── Page text

What I heard time and time again from all involved was not that this was some sort of sectarian project, but rather that it was Tunisian history and deserved preservation.  In addition to the French and Tunisian-French Jewish academics on the team were several Muslim Tunisian professors and students of history, preservation, and Hebrew.  The guardians of both the Jewish and Christian cemeteries of Tunis are a Muslim family who have taken care of them for a few hundred years.  


I don't think Tunisia's Jewish community or the other Jewish communities of the Middle East and North Africa were ever the happy-fun-diverstravaganzas that some might claim, but the fact remains that Arab Muslims and Jews lived side-by-side in close communities for hundreds, and sometimes more than a thousand years (with institutional biases like jizya and dhimmi, but not the communal enmity and pogroms that were so prevalent in Europe).  Only the last century of British and French meddling in these regions has really changed that. I have a political agenda as much as anyone else, but it's really heartbreaking to histories and memories erased in favor of a more combative narrative that makes conflict seem inevitable.  When the question of Israel/Palestine is brought up, people both in the West and here fall back to old platitudes about age-old enmities.  "They've been killing each other for thousands of years" and so forth.  When Likud and Hamas agree on something, maybe that should be a red flag that they're just trying to rile people up to hatred.

────

Request A >>
In the text above about Tunisia's Jewish heritage, list the fields named for the Muslim Tunisian professors and students on the team.
Request B >>
Pick up the text above about Tunisia's Jewish heritage right after its final sentence and keep writing.

── Data listing

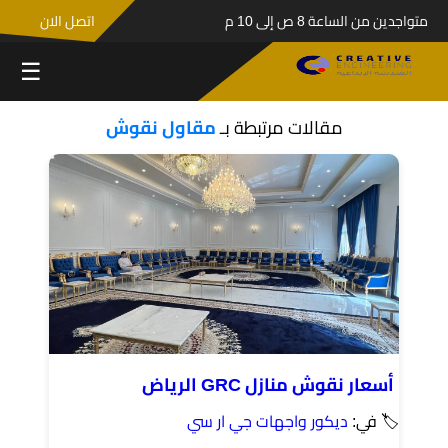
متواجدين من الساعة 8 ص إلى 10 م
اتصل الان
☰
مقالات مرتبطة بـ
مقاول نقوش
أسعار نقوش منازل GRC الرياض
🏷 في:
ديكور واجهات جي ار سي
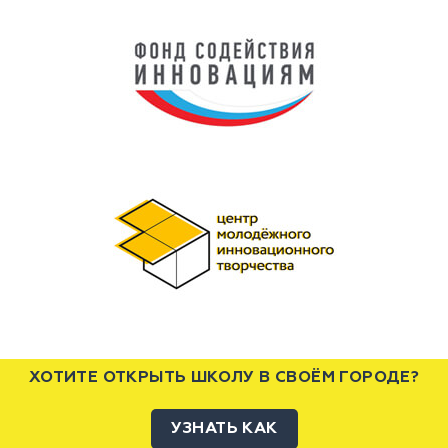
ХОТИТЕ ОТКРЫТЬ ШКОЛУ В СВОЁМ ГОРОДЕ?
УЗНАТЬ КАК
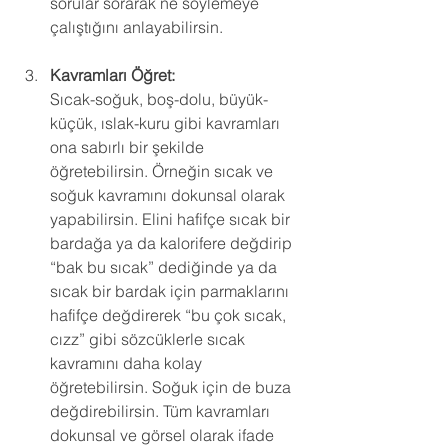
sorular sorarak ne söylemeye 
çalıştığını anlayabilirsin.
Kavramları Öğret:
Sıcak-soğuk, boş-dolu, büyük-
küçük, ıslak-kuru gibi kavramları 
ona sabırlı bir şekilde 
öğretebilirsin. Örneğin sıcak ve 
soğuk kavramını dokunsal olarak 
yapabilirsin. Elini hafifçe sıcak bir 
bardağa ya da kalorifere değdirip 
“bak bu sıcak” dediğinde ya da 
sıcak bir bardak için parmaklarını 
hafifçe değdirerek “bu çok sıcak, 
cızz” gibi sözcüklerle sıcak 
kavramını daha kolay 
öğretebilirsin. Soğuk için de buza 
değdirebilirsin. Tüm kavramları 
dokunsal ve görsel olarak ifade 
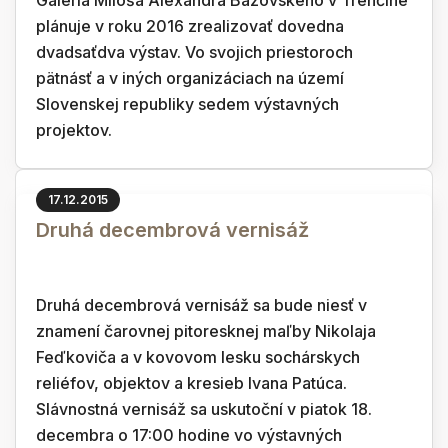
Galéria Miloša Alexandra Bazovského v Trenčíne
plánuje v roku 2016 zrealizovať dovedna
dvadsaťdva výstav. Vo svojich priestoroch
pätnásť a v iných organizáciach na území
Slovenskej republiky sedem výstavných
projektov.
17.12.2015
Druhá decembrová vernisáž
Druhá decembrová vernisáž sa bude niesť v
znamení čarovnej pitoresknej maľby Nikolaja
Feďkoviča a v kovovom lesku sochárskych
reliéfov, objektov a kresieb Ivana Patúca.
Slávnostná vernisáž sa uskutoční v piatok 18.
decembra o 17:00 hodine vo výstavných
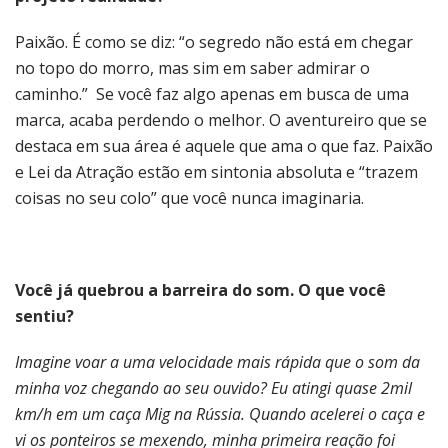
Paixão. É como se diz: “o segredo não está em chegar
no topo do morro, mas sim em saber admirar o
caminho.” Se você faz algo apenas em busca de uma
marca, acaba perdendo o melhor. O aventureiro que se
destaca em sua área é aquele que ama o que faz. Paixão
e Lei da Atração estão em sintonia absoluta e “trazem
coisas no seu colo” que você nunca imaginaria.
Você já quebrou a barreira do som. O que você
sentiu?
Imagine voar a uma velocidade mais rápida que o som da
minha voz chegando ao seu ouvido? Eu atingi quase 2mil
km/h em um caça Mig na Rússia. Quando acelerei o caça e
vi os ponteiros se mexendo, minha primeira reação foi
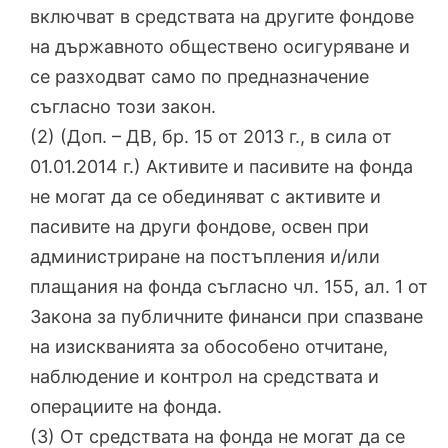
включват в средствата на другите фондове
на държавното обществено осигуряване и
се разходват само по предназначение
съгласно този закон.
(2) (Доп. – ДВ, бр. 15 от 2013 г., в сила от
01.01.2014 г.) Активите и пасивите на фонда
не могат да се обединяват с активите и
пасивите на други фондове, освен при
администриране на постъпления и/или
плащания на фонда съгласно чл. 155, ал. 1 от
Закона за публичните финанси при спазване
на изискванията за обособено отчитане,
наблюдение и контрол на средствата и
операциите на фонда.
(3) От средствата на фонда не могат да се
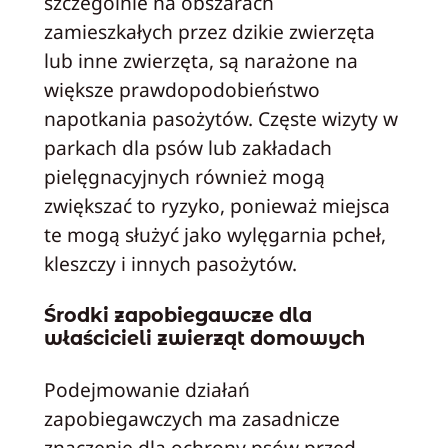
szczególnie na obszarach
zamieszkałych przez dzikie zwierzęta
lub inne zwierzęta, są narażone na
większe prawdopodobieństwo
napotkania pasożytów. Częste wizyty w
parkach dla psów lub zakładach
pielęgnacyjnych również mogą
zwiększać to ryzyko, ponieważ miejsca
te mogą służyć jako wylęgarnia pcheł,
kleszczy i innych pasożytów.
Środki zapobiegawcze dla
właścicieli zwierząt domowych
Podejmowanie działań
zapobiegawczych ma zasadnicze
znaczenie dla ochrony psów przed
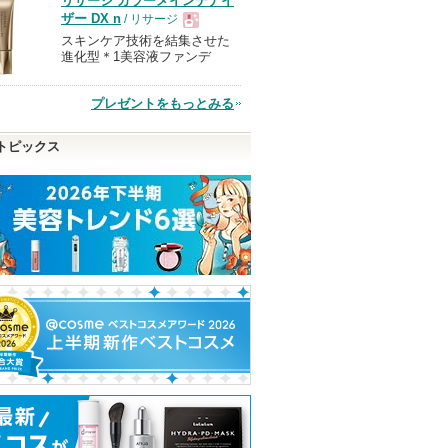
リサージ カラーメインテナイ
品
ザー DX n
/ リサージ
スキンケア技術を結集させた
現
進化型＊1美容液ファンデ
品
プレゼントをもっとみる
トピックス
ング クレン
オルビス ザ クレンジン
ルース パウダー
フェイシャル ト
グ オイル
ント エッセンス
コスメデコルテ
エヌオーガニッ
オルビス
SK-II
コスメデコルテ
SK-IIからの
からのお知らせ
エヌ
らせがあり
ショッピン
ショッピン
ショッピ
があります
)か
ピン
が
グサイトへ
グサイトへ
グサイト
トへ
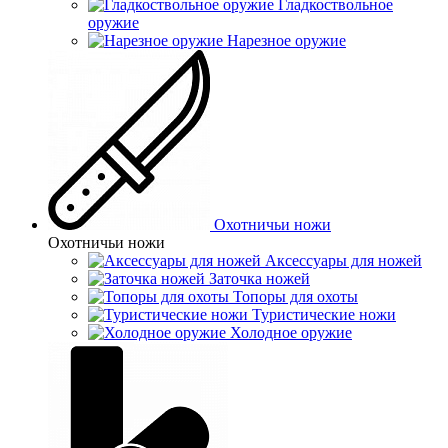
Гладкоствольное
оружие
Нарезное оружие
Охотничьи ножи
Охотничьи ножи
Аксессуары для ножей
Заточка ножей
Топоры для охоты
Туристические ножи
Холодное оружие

────
── Data listing

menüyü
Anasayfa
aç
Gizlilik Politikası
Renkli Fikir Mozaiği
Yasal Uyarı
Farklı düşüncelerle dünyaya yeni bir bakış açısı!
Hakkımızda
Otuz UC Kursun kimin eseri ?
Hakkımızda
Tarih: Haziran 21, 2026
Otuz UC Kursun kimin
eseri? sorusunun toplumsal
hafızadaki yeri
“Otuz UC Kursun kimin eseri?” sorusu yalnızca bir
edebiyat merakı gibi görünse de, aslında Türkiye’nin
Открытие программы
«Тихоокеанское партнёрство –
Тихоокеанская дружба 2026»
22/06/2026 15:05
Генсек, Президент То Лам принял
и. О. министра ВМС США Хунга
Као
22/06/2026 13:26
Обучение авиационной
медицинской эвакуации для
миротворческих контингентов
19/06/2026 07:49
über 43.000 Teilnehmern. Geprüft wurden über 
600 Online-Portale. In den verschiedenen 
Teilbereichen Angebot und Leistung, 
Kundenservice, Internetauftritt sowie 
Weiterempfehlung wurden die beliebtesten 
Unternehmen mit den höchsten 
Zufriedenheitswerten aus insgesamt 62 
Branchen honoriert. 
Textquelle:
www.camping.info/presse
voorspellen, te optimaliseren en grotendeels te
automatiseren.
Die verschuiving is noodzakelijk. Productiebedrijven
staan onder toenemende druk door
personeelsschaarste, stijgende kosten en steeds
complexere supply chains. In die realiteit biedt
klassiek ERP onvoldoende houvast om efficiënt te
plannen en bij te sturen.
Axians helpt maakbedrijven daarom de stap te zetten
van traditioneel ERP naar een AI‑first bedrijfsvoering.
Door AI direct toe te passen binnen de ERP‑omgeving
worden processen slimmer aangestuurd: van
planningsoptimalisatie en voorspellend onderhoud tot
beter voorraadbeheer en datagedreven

────

Expected output A >>
History, preservation, and Hebrew.

Expected output B >>
I think what excited me so much about this project and the people with whom I worked was their pluralism, diversity, and openness.  I didn't have to feign religiousity in order to take part; I could just be myself and believe what I believe.  Reading old things remains an exciting experience for me, which is a good thing with six or more years of grad school upcoming.  While my reading material usually comes in printed form, having to dig it up was incredibly thrilling.  I love history because I love stories, and trying to piece together a person's life from their grave stone was a challenge and a joy.  And it forced me to buckle down and learn a bit of Hebrew finally.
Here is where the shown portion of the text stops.